Il est des noms qui, dans le silence feutré des bibliothèques ou le tumulte des débats contemporains, continuent de hanter notre conscience collective. Simone de Beauvoir est de ceux-là. Figure tutélaire de l’intelligentsia française du XXe siècle, sa silhouette austère, sa pensée rigoureuse et sa plume tranchante continuent de traverser les frontières géographiques et mentales de l’Europe. Mais au-delà des hommages académiques ou des citations bien placées dans les tribunes féministes, peut-on vraiment affirmer que l’Europe a été marquée — profondément, durablement — par son travail sur le féminisme ?

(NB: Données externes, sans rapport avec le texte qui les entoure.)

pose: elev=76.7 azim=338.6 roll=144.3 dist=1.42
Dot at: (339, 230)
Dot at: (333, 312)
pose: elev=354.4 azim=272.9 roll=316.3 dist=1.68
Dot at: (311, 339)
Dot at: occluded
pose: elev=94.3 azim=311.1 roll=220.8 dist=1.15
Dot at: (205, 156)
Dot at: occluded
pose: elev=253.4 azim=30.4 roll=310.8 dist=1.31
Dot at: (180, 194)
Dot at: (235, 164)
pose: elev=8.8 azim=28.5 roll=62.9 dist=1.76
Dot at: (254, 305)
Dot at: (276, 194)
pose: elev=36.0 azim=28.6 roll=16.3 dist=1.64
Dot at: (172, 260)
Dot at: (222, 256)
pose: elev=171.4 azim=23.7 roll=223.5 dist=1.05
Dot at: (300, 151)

La publication du Deuxième Sexe en 1949 a été un séisme dans un continent encore convalescent après les convulsions de la guerre. “On ne naît pas femme : on le devient.” Cette phrase, désormais canonique, résonne comme un coup de tonnerre dans une société patriarcale en quête de réinvention. Elle offrait aux femmes européennes — françaises, mais aussi italiennes, allemandes, scandinaves — une clef de lecture de leur condition, mêlant existentialisme et lucidité sociologique. Un manifeste, mais sans la gestuelle militante ; une révolution, mais en gants blancs.
L’Europe de l’après-guerre, tiraillée entre reconstruction morale et essor économique, fut un terrain fertile pour les idées de Beauvoir. Dans les années 1970, alors que les cortèges féministes se multipliaient de Rome à Copenhague, de Lisbonne à Berlin, nombreuses sont les militantes qui, sous le bras, portaient Le Deuxième Sexe comme une sorte d’évangile profane. Certes, chaque nation a réinterprété Beauvoir selon ses propres tensions culturelles : en Suède, on l’a lue avec les lunettes du marxisme égalitariste ; en Espagne, après Franco, comme une promesse de modernité ; en Allemagne, avec la rigueur méthodique des sciences humaines.

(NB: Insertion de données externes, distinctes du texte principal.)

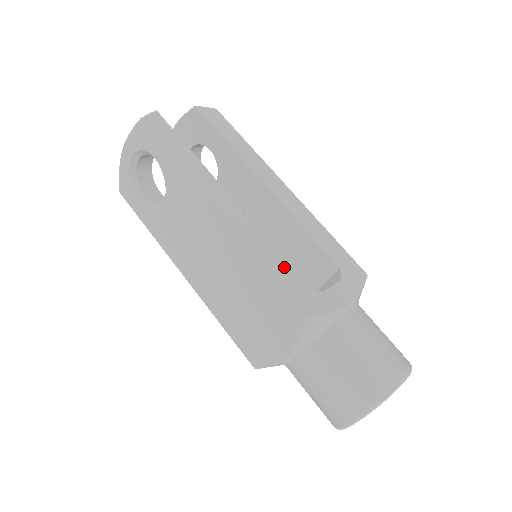
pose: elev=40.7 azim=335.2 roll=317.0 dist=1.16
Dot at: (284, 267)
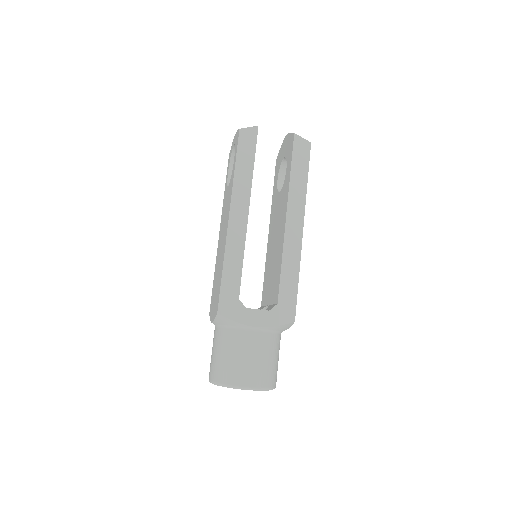
Dot at: (236, 277)
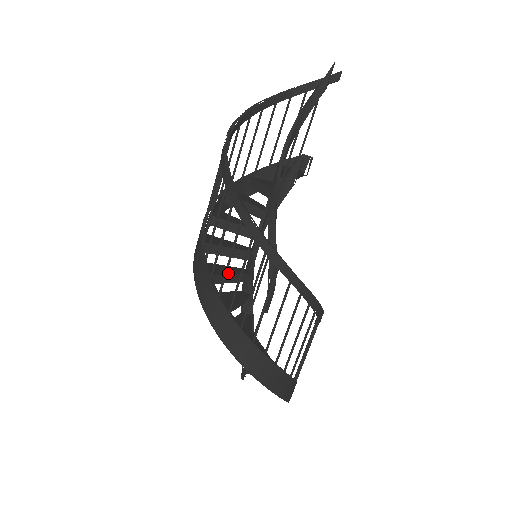
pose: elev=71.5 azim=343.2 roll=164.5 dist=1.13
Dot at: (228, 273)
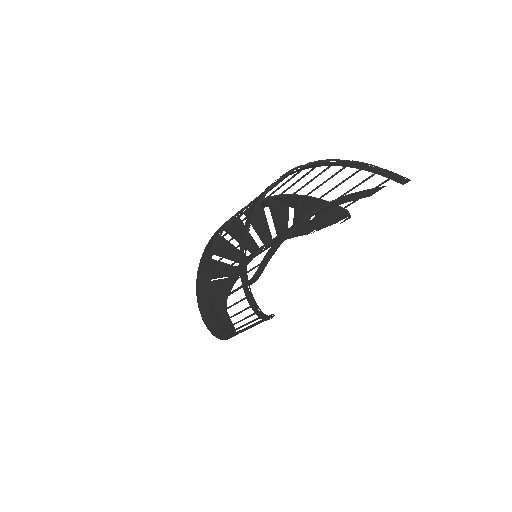
Dot at: (229, 255)
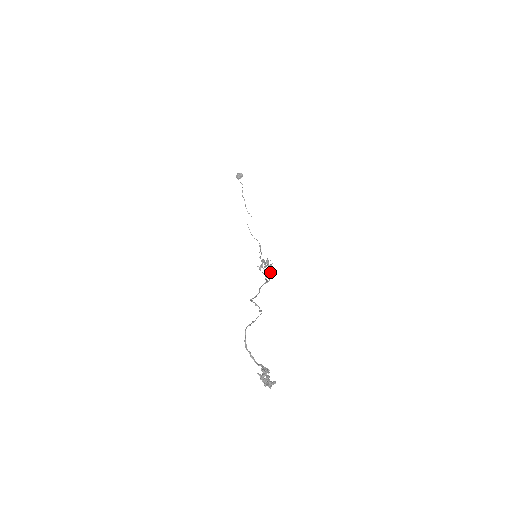
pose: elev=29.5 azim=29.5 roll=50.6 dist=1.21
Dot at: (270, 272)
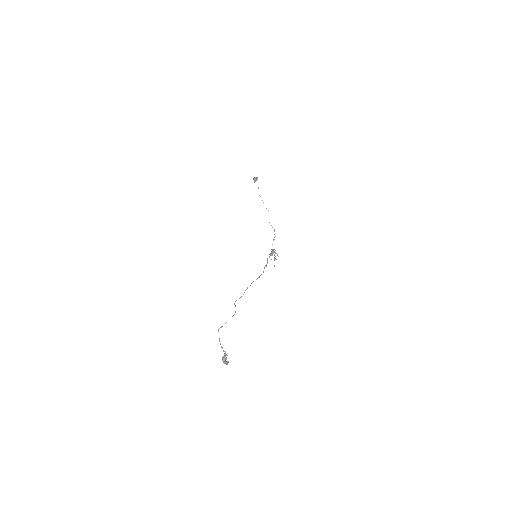
Dot at: occluded
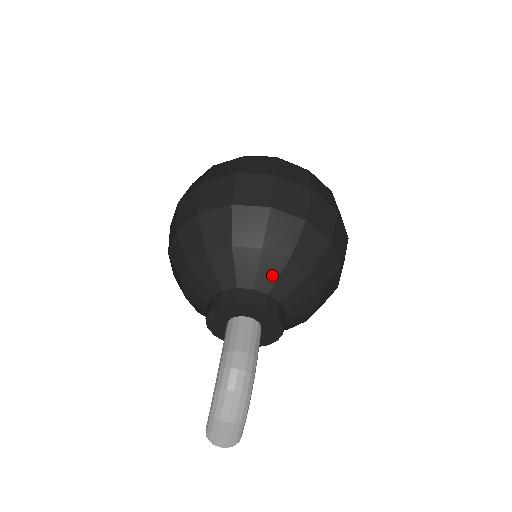
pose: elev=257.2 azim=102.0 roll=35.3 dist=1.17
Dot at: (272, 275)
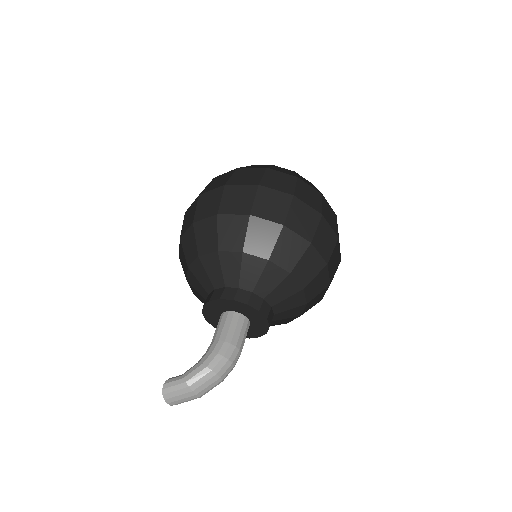
Dot at: (289, 306)
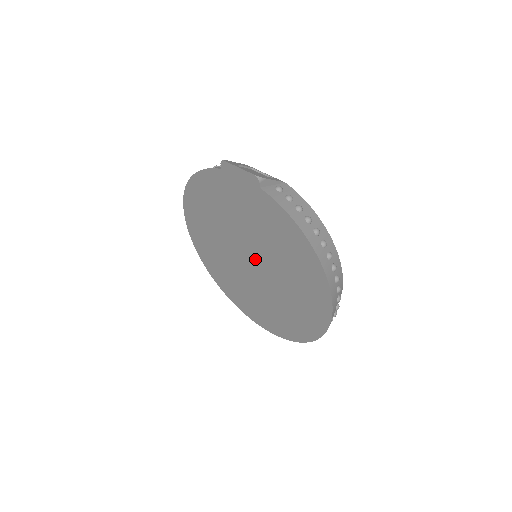
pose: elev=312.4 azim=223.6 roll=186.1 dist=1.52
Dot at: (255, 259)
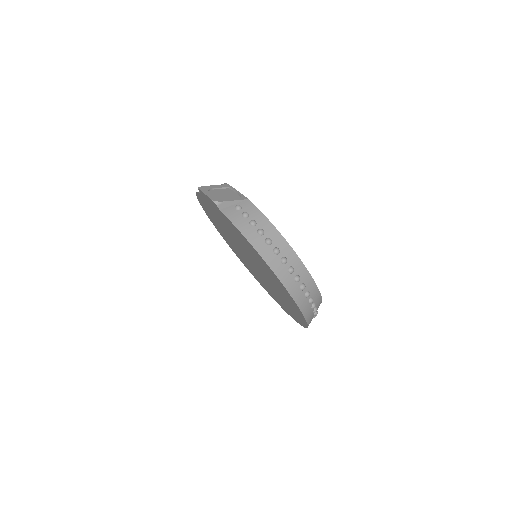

Mais l’influence de Beauvoir ne s’est pas arrêtée au militantisme. Elle a irrigué les facultés, les colloques, les politiques publiques. L’idée que le genre est une construction sociale — concept que Judith Butler poussera plus loin outre-Atlantique — trouve chez Beauvoir une première expression lumineuse. Ainsi, certaines directives européennes sur l’égalité salariale, la lutte contre les stéréotypes de genre ou les politiques d’émancipation éducative doivent beaucoup, sans parfois le savoir, à cette femme qui, en 1949, écrivait dans l’indifférence de ses contemporains mâles.
Cependant, force est de constater que cette influence a souvent été plus universitaire que populaire. Beauvoir a souffert — et souffre encore — d’un certain élitisme de réception. Longtemps, dans les milieux conservateurs, elle fut rangée au rayon des « intellos de la rive gauche », trop abstraite, trop parisienne, trop… sartrienne. Le féminisme européen, surtout dans sa veine pragmatique contemporaine, lui préfère aujourd’hui des figures plus directes, plus ancrées dans les problématiques de terrain.
Et pourtant, chaque fois qu’une femme européenne revendique sa liberté de devenir autre chose qu’un rôle assigné, chaque fois qu’un débat naît sur la maternité choisie, l’indépendance financière, l’égalité d’accès aux savoirs, la voix de Simone de Beauvoir résonne en sourdine. Non comme un slogan, mais comme une fondation.
Alors oui, l’Europe a été marquée par Simone de Beauvoir — mais comme elle est marquée par ses cathédrales, ses grands romans, ses manifestes oubliés : discrètement, profondément, par capillarité plutôt que par explosion. Une trace moins visible qu’un hashtag, mais infiniment plus durable.